— Begin PROVIDED DATA —
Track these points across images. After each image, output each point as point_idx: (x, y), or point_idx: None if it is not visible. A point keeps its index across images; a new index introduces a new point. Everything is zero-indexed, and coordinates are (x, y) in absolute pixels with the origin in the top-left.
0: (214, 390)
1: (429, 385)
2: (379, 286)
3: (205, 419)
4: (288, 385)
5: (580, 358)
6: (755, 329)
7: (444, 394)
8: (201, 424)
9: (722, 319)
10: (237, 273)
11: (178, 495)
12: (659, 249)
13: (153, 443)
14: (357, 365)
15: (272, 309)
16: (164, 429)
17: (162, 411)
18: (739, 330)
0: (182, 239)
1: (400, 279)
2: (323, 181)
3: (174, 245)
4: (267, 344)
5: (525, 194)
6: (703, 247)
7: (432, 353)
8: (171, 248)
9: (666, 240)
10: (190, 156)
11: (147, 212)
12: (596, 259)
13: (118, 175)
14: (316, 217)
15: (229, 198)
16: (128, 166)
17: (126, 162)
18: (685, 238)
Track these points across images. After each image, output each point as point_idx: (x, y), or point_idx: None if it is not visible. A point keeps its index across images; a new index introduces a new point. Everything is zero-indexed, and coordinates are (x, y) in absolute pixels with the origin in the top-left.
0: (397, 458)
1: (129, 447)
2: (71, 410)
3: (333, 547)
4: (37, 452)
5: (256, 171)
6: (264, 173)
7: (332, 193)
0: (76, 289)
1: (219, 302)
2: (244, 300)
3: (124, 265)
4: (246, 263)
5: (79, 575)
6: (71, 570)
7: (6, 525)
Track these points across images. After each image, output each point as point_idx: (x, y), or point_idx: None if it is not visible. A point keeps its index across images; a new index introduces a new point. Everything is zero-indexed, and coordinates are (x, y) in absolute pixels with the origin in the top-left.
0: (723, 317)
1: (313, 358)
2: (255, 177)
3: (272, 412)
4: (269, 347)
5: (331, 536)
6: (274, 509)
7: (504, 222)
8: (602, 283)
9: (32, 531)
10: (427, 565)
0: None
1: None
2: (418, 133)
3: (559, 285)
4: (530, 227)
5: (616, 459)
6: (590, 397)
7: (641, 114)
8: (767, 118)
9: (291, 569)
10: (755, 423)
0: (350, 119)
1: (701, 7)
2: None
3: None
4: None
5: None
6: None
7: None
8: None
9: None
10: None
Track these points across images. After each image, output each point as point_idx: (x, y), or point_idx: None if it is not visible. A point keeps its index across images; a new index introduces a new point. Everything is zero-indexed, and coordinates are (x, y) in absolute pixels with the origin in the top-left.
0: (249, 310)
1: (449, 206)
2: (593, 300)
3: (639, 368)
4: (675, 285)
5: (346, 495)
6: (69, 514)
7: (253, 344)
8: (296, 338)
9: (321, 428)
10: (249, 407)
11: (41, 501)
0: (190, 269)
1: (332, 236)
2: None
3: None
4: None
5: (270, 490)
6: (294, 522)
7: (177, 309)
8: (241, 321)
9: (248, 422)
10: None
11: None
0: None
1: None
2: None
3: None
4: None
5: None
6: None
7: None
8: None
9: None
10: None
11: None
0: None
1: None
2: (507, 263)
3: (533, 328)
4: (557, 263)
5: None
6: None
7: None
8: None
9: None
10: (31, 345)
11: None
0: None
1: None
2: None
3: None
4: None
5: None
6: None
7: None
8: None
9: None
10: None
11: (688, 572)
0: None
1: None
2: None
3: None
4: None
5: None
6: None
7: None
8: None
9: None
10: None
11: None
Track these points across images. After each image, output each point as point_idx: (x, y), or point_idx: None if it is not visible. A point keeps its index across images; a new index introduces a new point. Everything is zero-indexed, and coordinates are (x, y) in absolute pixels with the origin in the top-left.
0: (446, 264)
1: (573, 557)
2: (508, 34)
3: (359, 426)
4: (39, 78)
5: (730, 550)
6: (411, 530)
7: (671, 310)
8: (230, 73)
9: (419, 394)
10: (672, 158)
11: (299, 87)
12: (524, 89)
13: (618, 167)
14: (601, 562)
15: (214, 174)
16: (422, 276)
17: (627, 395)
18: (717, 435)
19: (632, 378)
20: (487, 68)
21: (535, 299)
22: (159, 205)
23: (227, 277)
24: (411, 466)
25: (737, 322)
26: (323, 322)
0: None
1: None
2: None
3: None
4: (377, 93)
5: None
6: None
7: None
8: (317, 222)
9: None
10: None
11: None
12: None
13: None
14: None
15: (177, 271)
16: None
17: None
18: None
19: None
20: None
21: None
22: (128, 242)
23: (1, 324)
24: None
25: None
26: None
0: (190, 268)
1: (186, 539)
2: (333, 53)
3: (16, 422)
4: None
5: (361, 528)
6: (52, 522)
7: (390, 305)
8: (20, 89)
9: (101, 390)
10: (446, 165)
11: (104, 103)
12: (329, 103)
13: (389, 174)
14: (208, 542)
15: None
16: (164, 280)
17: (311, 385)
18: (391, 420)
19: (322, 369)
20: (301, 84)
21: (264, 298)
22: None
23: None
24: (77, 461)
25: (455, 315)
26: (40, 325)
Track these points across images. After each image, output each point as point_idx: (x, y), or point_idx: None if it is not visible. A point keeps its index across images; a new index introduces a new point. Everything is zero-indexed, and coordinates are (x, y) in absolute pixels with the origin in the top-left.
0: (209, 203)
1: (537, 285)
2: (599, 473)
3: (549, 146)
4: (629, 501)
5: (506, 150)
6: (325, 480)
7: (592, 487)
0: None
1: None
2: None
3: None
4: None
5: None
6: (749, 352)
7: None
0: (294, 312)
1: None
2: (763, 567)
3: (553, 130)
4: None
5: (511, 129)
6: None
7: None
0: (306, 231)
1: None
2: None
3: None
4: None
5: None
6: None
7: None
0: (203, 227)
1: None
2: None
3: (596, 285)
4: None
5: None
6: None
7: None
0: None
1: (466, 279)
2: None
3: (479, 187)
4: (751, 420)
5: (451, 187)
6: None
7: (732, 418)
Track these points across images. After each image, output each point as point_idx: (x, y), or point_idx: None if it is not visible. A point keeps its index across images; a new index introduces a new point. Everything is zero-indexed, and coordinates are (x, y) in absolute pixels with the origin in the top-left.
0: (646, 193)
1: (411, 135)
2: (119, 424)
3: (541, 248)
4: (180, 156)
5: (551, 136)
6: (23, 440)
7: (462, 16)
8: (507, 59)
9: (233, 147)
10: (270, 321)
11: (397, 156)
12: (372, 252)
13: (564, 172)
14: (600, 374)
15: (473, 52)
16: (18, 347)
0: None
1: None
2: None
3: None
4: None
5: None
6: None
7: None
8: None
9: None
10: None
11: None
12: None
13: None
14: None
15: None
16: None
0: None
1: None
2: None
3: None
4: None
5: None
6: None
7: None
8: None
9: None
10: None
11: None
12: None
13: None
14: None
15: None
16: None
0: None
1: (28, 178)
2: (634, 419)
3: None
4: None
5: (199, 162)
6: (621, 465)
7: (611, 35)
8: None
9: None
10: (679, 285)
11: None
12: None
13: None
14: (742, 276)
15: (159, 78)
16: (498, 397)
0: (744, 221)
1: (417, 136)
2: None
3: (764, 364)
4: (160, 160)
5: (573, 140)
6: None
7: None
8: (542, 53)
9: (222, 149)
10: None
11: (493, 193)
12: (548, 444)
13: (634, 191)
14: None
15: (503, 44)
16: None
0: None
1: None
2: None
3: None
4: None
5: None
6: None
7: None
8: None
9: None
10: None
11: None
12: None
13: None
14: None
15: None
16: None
— End PROVIDED DATA —
Give every line of the records above as a Markdown table with two columns, Row and Line. Number each line in Row and leave out blank lines.

:: RESULT BELOW ::
| Row | Line |
|---|---|
| 1 | Track these points across images. After each image, output each point as point_idx: (x, y), or point_idx: None if it is not visible. A point keeps its index across images; a new index introduces a new point. Everything is zero-indexed, and coordinates are (x, y) in absolute pixels with the origin in the top-left. |
| 2 | 0: (214, 390) |
| 3 | 1: (429, 385) |
| 4 | 2: (379, 286) |
| 5 | 3: (205, 419) |
| 6 | 4: (288, 385) |
| 7 | 5: (580, 358) |
| 8 | 6: (755, 329) |
| 9 | 7: (444, 394) |
| 10 | 8: (201, 424) |
| 11 | 9: (722, 319) |
| 12 | 10: (237, 273) |
| 13 | 11: (178, 495) |
| 14 | 12: (659, 249) |
| 15 | 13: (153, 443) |
| 16 | 14: (357, 365) |
| 17 | 15: (272, 309) |
| 18 | 16: (164, 429) |
| 19 | 17: (162, 411) |
| 20 | 18: (739, 330) |
| 21 | 0: (182, 239) |
| 22 | 1: (400, 279) |
| 23 | 2: (323, 181) |
| 24 | 3: (174, 245) |
| 25 | 4: (267, 344) |
| 26 | 5: (525, 194) |
| 27 | 6: (703, 247) |
| 28 | 7: (432, 353) |
| 29 | 8: (171, 248) |
| 30 | 9: (666, 240) |
| 31 | 10: (190, 156) |
| 32 | 11: (147, 212) |
| 33 | 12: (596, 259) |
| 34 | 13: (118, 175) |
| 35 | 14: (316, 217) |
| 36 | 15: (229, 198) |
| 37 | 16: (128, 166) |
| 38 | 17: (126, 162) |
| 39 | 18: (685, 238) |
| 40 | Track these points across images. After each image, output each point as point_idx: (x, y), or point_idx: None if it is not visible. A point keeps its index across images; a new index introduces a new point. Everything is zero-indexed, and coordinates are (x, y) in absolute pixels with the origin in the top-left. |
| 41 | 0: (397, 458) |
| 42 | 1: (129, 447) |
| 43 | 2: (71, 410) |
| 44 | 3: (333, 547) |
| 45 | 4: (37, 452) |
| 46 | 5: (256, 171) |
| 47 | 6: (264, 173) |
| 48 | 7: (332, 193) |
| 49 | 0: (76, 289) |
| 50 | 1: (219, 302) |
| 51 | 2: (244, 300) |
| 52 | 3: (124, 265) |
| 53 | 4: (246, 263) |
| 54 | 5: (79, 575) |
| 55 | 6: (71, 570) |
| 56 | 7: (6, 525) |
| 57 | Track these points across images. After each image, output each point as point_idx: (x, y), or point_idx: None if it is not visible. A point keeps its index across images; a new index introduces a new point. Everything is zero-indexed, and coordinates are (x, y) in absolute pixels with the origin in the top-left. |
| 58 | 0: (723, 317) |
| 59 | 1: (313, 358) |
| 60 | 2: (255, 177) |
| 61 | 3: (272, 412) |
| 62 | 4: (269, 347) |
| 63 | 5: (331, 536) |
| 64 | 6: (274, 509) |
| 65 | 7: (504, 222) |
| 66 | 8: (602, 283) |
| 67 | 9: (32, 531) |
| 68 | 10: (427, 565) |
| 69 | 0: None |
| 70 | 1: None |
| 71 | 2: (418, 133) |
| 72 | 3: (559, 285) |
| 73 | 4: (530, 227) |
| 74 | 5: (616, 459) |
| 75 | 6: (590, 397) |
| 76 | 7: (641, 114) |
| 77 | 8: (767, 118) |
| 78 | 9: (291, 569) |
| 79 | 10: (755, 423) |
| 80 | 0: (350, 119) |
| 81 | 1: (701, 7) |
| 82 | 2: None |
| 83 | 3: None |
| 84 | 4: None |
| 85 | 5: None |
| 86 | 6: None |
| 87 | 7: None |
| 88 | 8: None |
| 89 | 9: None |
| 90 | 10: None |
| 91 | Track these points across images. After each image, output each point as point_idx: (x, y), or point_idx: None if it is not visible. A point keeps its index across images; a new index introduces a new point. Everything is zero-indexed, and coordinates are (x, y) in absolute pixels with the origin in the top-left. |
| 92 | 0: (249, 310) |
| 93 | 1: (449, 206) |
| 94 | 2: (593, 300) |
| 95 | 3: (639, 368) |
| 96 | 4: (675, 285) |
| 97 | 5: (346, 495) |
| 98 | 6: (69, 514) |
| 99 | 7: (253, 344) |
| 100 | 8: (296, 338) |
| 101 | 9: (321, 428) |
| 102 | 10: (249, 407) |
| 103 | 11: (41, 501) |
| 104 | 0: (190, 269) |
| 105 | 1: (332, 236) |
| 106 | 2: None |
| 107 | 3: None |
| 108 | 4: None |
| 109 | 5: (270, 490) |
| 110 | 6: (294, 522) |
| 111 | 7: (177, 309) |
| 112 | 8: (241, 321) |
| 113 | 9: (248, 422) |
| 114 | 10: None |
| 115 | 11: None |
| 116 | 0: None |
| 117 | 1: None |
| 118 | 2: None |
| 119 | 3: None |
| 120 | 4: None |
| 121 | 5: None |
| 122 | 6: None |
| 123 | 7: None |
| 124 | 8: None |
| 125 | 9: None |
| 126 | 10: None |
| 127 | 11: None |
| 128 | 0: None |
| 129 | 1: None |
| 130 | 2: (507, 263) |
| 131 | 3: (533, 328) |
| 132 | 4: (557, 263) |
| 133 | 5: None |
| 134 | 6: None |
| 135 | 7: None |
| 136 | 8: None |
| 137 | 9: None |
| 138 | 10: (31, 345) |
| 139 | 11: None |
| 140 | 0: None |
| 141 | 1: None |
| 142 | 2: None |
| 143 | 3: None |
| 144 | 4: None |
| 145 | 5: None |
| 146 | 6: None |
| 147 | 7: None |
| 148 | 8: None |
| 149 | 9: None |
| 150 | 10: None |
| 151 | 11: (688, 572) |
| 152 | 0: None |
| 153 | 1: None |
| 154 | 2: None |
| 155 | 3: None |
| 156 | 4: None |
| 157 | 5: None |
| 158 | 6: None |
| 159 | 7: None |
| 160 | 8: None |
| 161 | 9: None |
| 162 | 10: None |
| 163 | 11: None |
| 164 | Track these points across images. After each image, output each point as point_idx: (x, y), or point_idx: None if it is not visible. A point keeps its index across images; a new index introduces a new point. Everything is zero-indexed, and coordinates are (x, y) in absolute pixels with the origin in the top-left. |
| 165 | 0: (446, 264) |
| 166 | 1: (573, 557) |
| 167 | 2: (508, 34) |
| 168 | 3: (359, 426) |
| 169 | 4: (39, 78) |
| 170 | 5: (730, 550) |
| 171 | 6: (411, 530) |
| 172 | 7: (671, 310) |
| 173 | 8: (230, 73) |
| 174 | 9: (419, 394) |
| 175 | 10: (672, 158) |
| 176 | 11: (299, 87) |
| 177 | 12: (524, 89) |
| 178 | 13: (618, 167) |
| 179 | 14: (601, 562) |
| 180 | 15: (214, 174) |
| 181 | 16: (422, 276) |
| 182 | 17: (627, 395) |
| 183 | 18: (717, 435) |
| 184 | 19: (632, 378) |
| 185 | 20: (487, 68) |
| 186 | 21: (535, 299) |
| 187 | 22: (159, 205) |
| 188 | 23: (227, 277) |
| 189 | 24: (411, 466) |
| 190 | 25: (737, 322) |
| 191 | 26: (323, 322) |
| 192 | 0: None |
| 193 | 1: None |
| 194 | 2: None |
| 195 | 3: None |
| 196 | 4: (377, 93) |
| 197 | 5: None |
| 198 | 6: None |
| 199 | 7: None |
| 200 | 8: (317, 222) |
| 201 | 9: None |
| 202 | 10: None |
| 203 | 11: None |
| 204 | 12: None |
| 205 | 13: None |
| 206 | 14: None |
| 207 | 15: (177, 271) |
| 208 | 16: None |
| 209 | 17: None |
| 210 | 18: None |
| 211 | 19: None |
| 212 | 20: None |
| 213 | 21: None |
| 214 | 22: (128, 242) |
| 215 | 23: (1, 324) |
| 216 | 24: None |
| 217 | 25: None |
| 218 | 26: None |
| 219 | 0: (190, 268) |
| 220 | 1: (186, 539) |
| 221 | 2: (333, 53) |
| 222 | 3: (16, 422) |
| 223 | 4: None |
| 224 | 5: (361, 528) |
| 225 | 6: (52, 522) |
| 226 | 7: (390, 305) |
| 227 | 8: (20, 89) |
| 228 | 9: (101, 390) |
| 229 | 10: (446, 165) |
| 230 | 11: (104, 103) |
| 231 | 12: (329, 103) |
| 232 | 13: (389, 174) |
| 233 | 14: (208, 542) |
| 234 | 15: None |
| 235 | 16: (164, 280) |
| 236 | 17: (311, 385) |
| 237 | 18: (391, 420) |
| 238 | 19: (322, 369) |
| 239 | 20: (301, 84) |
| 240 | 21: (264, 298) |
| 241 | 22: None |
| 242 | 23: None |
| 243 | 24: (77, 461) |
| 244 | 25: (455, 315) |
| 245 | 26: (40, 325) |
| 246 | Track these points across images. After each image, output each point as point_idx: (x, y), or point_idx: None if it is not visible. A point keeps its index across images; a new index introduces a new point. Everything is zero-indexed, and coordinates are (x, y) in absolute pixels with the origin in the top-left. |
| 247 | 0: (209, 203) |
| 248 | 1: (537, 285) |
| 249 | 2: (599, 473) |
| 250 | 3: (549, 146) |
| 251 | 4: (629, 501) |
| 252 | 5: (506, 150) |
| 253 | 6: (325, 480) |
| 254 | 7: (592, 487) |
| 255 | 0: None |
| 256 | 1: None |
| 257 | 2: None |
| 258 | 3: None |
| 259 | 4: None |
| 260 | 5: None |
| 261 | 6: (749, 352) |
| 262 | 7: None |
| 263 | 0: (294, 312) |
| 264 | 1: None |
| 265 | 2: (763, 567) |
| 266 | 3: (553, 130) |
| 267 | 4: None |
| 268 | 5: (511, 129) |
| 269 | 6: None |
| 270 | 7: None |
| 271 | 0: (306, 231) |
| 272 | 1: None |
| 273 | 2: None |
| 274 | 3: None |
| 275 | 4: None |
| 276 | 5: None |
| 277 | 6: None |
| 278 | 7: None |
| 279 | 0: (203, 227) |
| 280 | 1: None |
| 281 | 2: None |
| 282 | 3: (596, 285) |
| 283 | 4: None |
| 284 | 5: None |
| 285 | 6: None |
| 286 | 7: None |
| 287 | 0: None |
| 288 | 1: (466, 279) |
| 289 | 2: None |
| 290 | 3: (479, 187) |
| 291 | 4: (751, 420) |
| 292 | 5: (451, 187) |
| 293 | 6: None |
| 294 | 7: (732, 418) |
| 295 | Track these points across images. After each image, output each point as point_idx: (x, y), or point_idx: None if it is not visible. A point keeps its index across images; a new index introduces a new point. Everything is zero-indexed, and coordinates are (x, y) in absolute pixels with the origin in the top-left. |
| 296 | 0: (646, 193) |
| 297 | 1: (411, 135) |
| 298 | 2: (119, 424) |
| 299 | 3: (541, 248) |
| 300 | 4: (180, 156) |
| 301 | 5: (551, 136) |
| 302 | 6: (23, 440) |
| 303 | 7: (462, 16) |
| 304 | 8: (507, 59) |
| 305 | 9: (233, 147) |
| 306 | 10: (270, 321) |
| 307 | 11: (397, 156) |
| 308 | 12: (372, 252) |
| 309 | 13: (564, 172) |
| 310 | 14: (600, 374) |
| 311 | 15: (473, 52) |
| 312 | 16: (18, 347) |
| 313 | 0: None |
| 314 | 1: None |
| 315 | 2: None |
| 316 | 3: None |
| 317 | 4: None |
| 318 | 5: None |
| 319 | 6: None |
| 320 | 7: None |
| 321 | 8: None |
| 322 | 9: None |
| 323 | 10: None |
| 324 | 11: None |
| 325 | 12: None |
| 326 | 13: None |
| 327 | 14: None |
| 328 | 15: None |
| 329 | 16: None |
| 330 | 0: None |
| 331 | 1: None |
| 332 | 2: None |
| 333 | 3: None |
| 334 | 4: None |
| 335 | 5: None |
| 336 | 6: None |
| 337 | 7: None |
| 338 | 8: None |
| 339 | 9: None |
| 340 | 10: None |
| 341 | 11: None |
| 342 | 12: None |
| 343 | 13: None |
| 344 | 14: None |
| 345 | 15: None |
| 346 | 16: None |
| 347 | 0: None |
| 348 | 1: (28, 178) |
| 349 | 2: (634, 419) |
| 350 | 3: None |
| 351 | 4: None |
| 352 | 5: (199, 162) |
| 353 | 6: (621, 465) |
| 354 | 7: (611, 35) |
| 355 | 8: None |
| 356 | 9: None |
| 357 | 10: (679, 285) |
| 358 | 11: None |
| 359 | 12: None |
| 360 | 13: None |
| 361 | 14: (742, 276) |
| 362 | 15: (159, 78) |
| 363 | 16: (498, 397) |
| 364 | 0: (744, 221) |
| 365 | 1: (417, 136) |
| 366 | 2: None |
| 367 | 3: (764, 364) |
| 368 | 4: (160, 160) |
| 369 | 5: (573, 140) |
| 370 | 6: None |
| 371 | 7: None |
| 372 | 8: (542, 53) |
| 373 | 9: (222, 149) |
| 374 | 10: None |
| 375 | 11: (493, 193) |
| 376 | 12: (548, 444) |
| 377 | 13: (634, 191) |
| 378 | 14: None |
| 379 | 15: (503, 44) |
| 380 | 16: None |
| 381 | 0: None |
| 382 | 1: None |
| 383 | 2: None |
| 384 | 3: None |
| 385 | 4: None |
| 386 | 5: None |
| 387 | 6: None |
| 388 | 7: None |
| 389 | 8: None |
| 390 | 9: None |
| 391 | 10: None |
| 392 | 11: None |
| 393 | 12: None |
| 394 | 13: None |
| 395 | 14: None |
| 396 | 15: None |
| 397 | 16: None |